If you attempt to ping something on our network (e.g., your website), you may get a response. However, this response is a fake generated by our firewall and does not necessarily indicate that your site is reachable. We do sharply limit the number of outbound ICMP ping replies we send at any given time, which can mean your ping requests won't even get fake replies if someone is ping-flooding us; attempts to ping-flood us are very common and completely ineffective, largely because of precautions like these. Therefore, an (in)ability to ping your site does not indicate that it is or isn't working properly.

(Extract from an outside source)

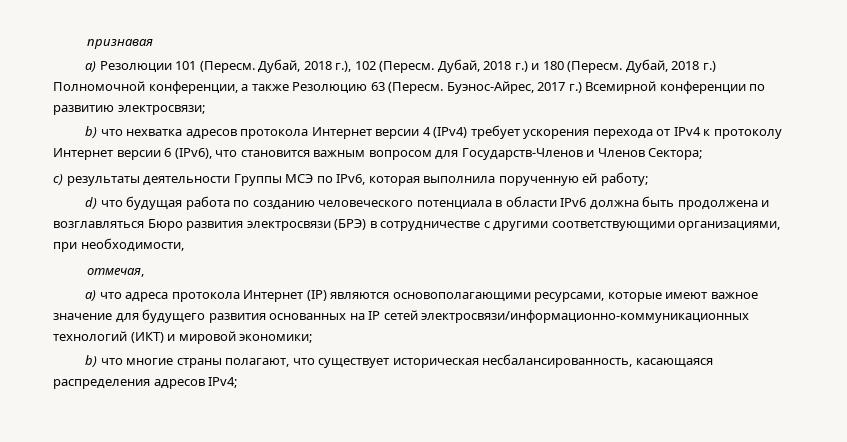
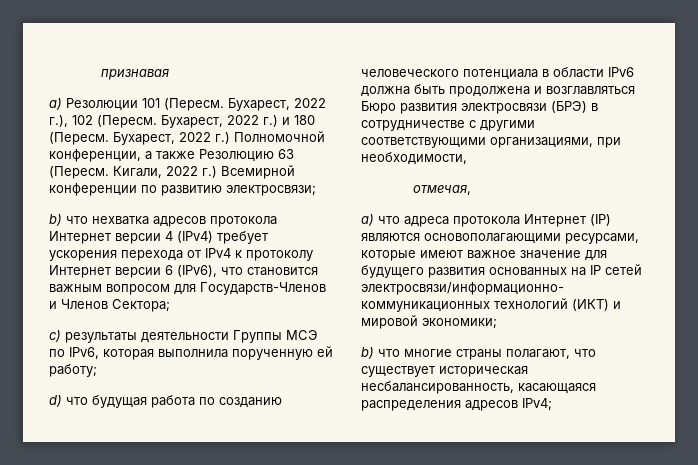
[258,59,332,73] Дубай, 2018 -> [228,98,326,111] Бухарест, 2022
[437,59,512,73] Дубай, 2018 -> [161,115,259,128] Бухарест, 2022
[625,59,700,73] Дубай, 2018 -> [113,132,211,145] Бухарест, 2022
[446,81,566,94] Буэнос-Айрес, 2017 -> [113,166,198,178] Кигали, 2022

Some traceroute applications, like most under Unix, use UDP packets to probe network hops. These applications frequently show a "filter prohibited" response (usually "!X" or "!N") or a routing loop at the edge of our network. Others, most notably the tracert.exe provided with Windows, use ICMP to probe network hops and may be fooled by our fake ping responses. Both results are normal and, like ping results, should not be used as the basis for a problem report.
If you need to traceroute to our network to diagnose an intermediate connection issue, you can use the hostname traceroute.nearlyfreespeech.net for this purpose.
To accurately measure your site's performance and availability, you should complete an actual HTTP request to the site, checking both that it responds correctly and how long that response takes. This would be true even if we weren't playing games with ping and traceroute because overloaded or malfunctioning servers often respond quickly to pings but slowly or not at all to real traffic. Various utilities exist that can be used to test HTTP servers, such as wget, curl, and fetch.